WORK INSTRUCTIONS:
Reproduce the listing below character for character; drop every image.

COLLECTED MATERIAL:
------------------------------------------------

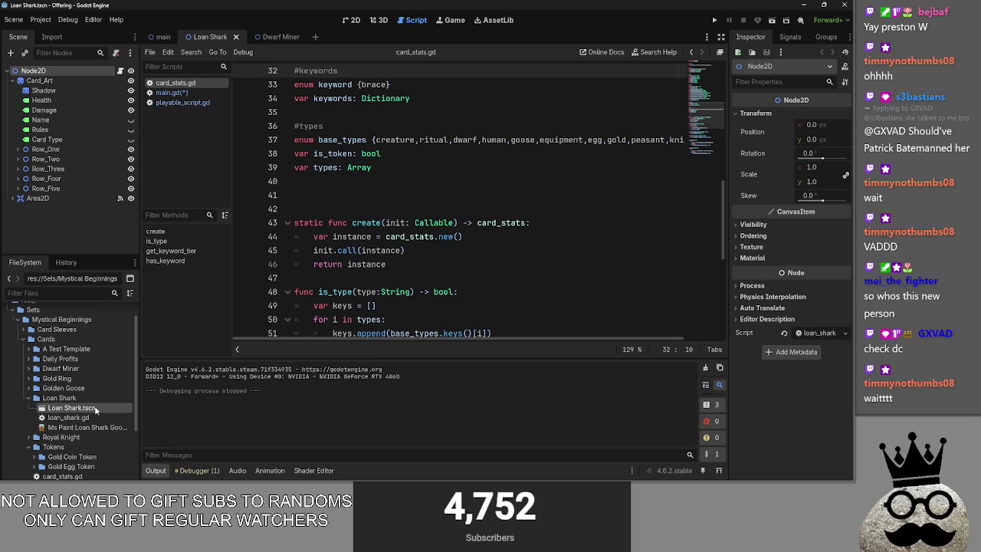
Open loan_shark.gd and inspect the sacrifice cost line of its initialize function
left_click(97, 414)
double_click(96, 414)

------------------------------------------------

TASK SOLUTION:
Open loan_shark.gd and inspect the sacrifice cost line of its initialize function
left_click(97, 414)
double_click(96, 414)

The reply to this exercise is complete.